When Bufalino finds her dancers getting tense, she stops the class and asks them to “reintegrate”—telling them to feel their limbs, their breath, and sense the palms of their hands. According to Bufalino, stopping the class to shift focus or work on a different concept, like falling or weight shifting, not only makes the steps easier, but allows for more joy in the movement. 

Practice Dependable Exercises 

When Bufalino developed her tap technique for ease and efficiency of her body, she discovered that relaxation was the key. “So much of tap dance today is about the attack rather than the release,” she says.  Instead of tensely striking the floor, she uses energy and the weight of her body to add depth and tonality to her sounds. To practice this relaxation, one exercise she gives her students is to have them see how low to the ground they can fall on one leg. Then she asks them to go lower and lower. “You don’t bang the floor, you fall,” she describes.

Photo courtesy Tony Waag, Founding Director of American Tap Dance Foundation.

Bufalino uses this relaxation in addition to the tried-and-true foot articulations in her technique. These are small and intricate foot exercises that include long phrases of crawls, riffs and rhythm turns. In her book, Tapping the Source, Bufalino likens practicing these foundational rudiments to pianists working their fingers on scales. She says the repetition of foot manipulations should be done in various patterns and speeds. Such work gives a dancer the consistency and confidence to pick up steps easily, and even improvise.

What makes Bufalino’s technique unique is that she adds freedom to movement through relaxation. “It’s the difference between energy and feeling,” she explains. “If you only work from energy, you have a mechanic. But when you combine your energy and feeling, you have the artist.” 

Experiment and Try Simple Things

Bufalino encourages teachers to be less focused on a product, such as completing a dance or getting ready for a recital, and more focused on developing the dancer’s artistry.
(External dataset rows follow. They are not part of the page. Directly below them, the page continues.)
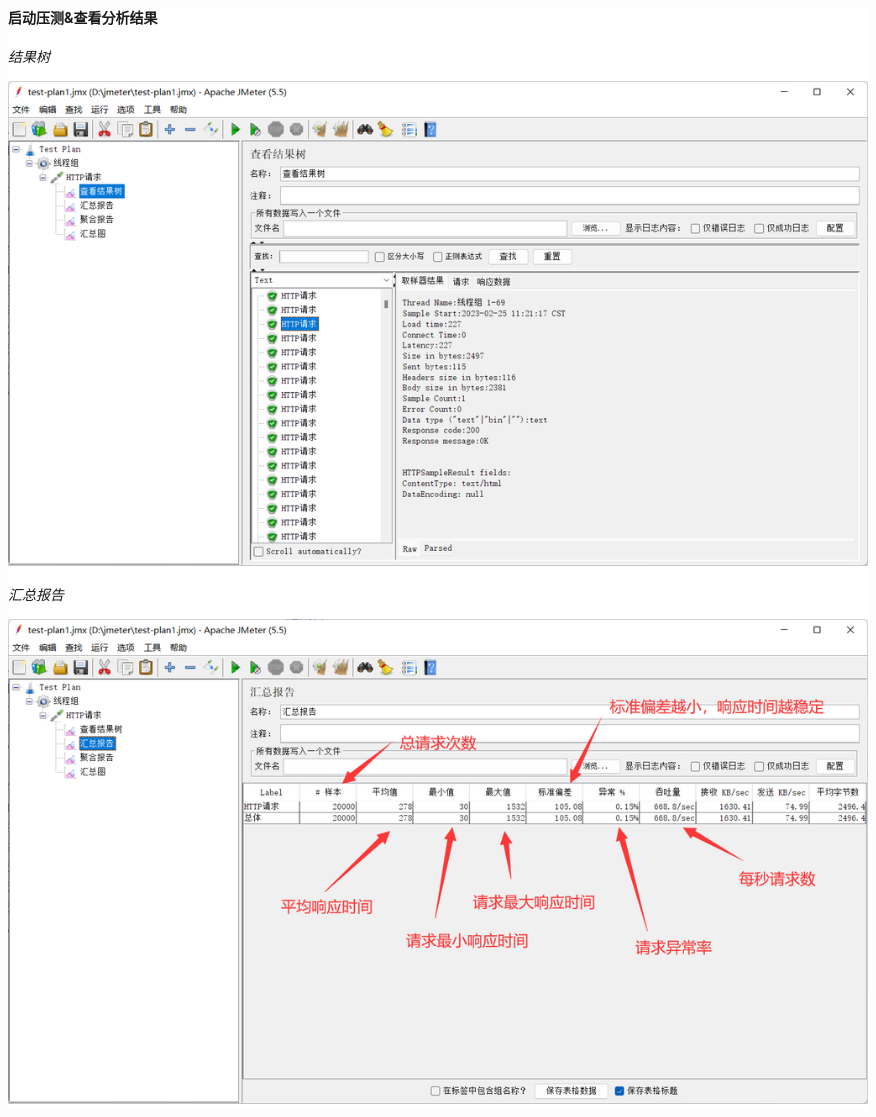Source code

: #### 启动压测&查看分析结果

*结果树*

![image-20230225131802665](../../../images/image-20230225131802665.png)

*汇总报告*

![image-20230225132111077](../../../images/image-20230225132111077.png)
That’s why she leaves a section at the end of class for experimentation. 

Bufalino explains that when students see you, as the teacher, experimenting and composing in class, it gives them the license to try new things too. “You don’t have to be perfect,” she says. “You can try things, and if they don’t work, try something else!”  

Bufalino also advises that experimenting doesn’t need to be complicated to be meaningful. On the contrary, she says the simplest things have a great impact. For example, she once recited poetry in class and asked her dancers to use it as a prompt for their movement. In another instance, she has asked her dancers to walk across the room in various tempos to two words, “Oh no.” These exercises allowed her dancers to step outside their comfort zone and explore their own artistry.

“The biggest thing [dance] teachers deal with is fear,” Bufalino says. “We have to prove something. We have to prove that we have the right to be there. I feel it, I’m not immune. But I give myself a talking-to. I tell myself that it will be alright. And then I look at my students and continue to be with them.”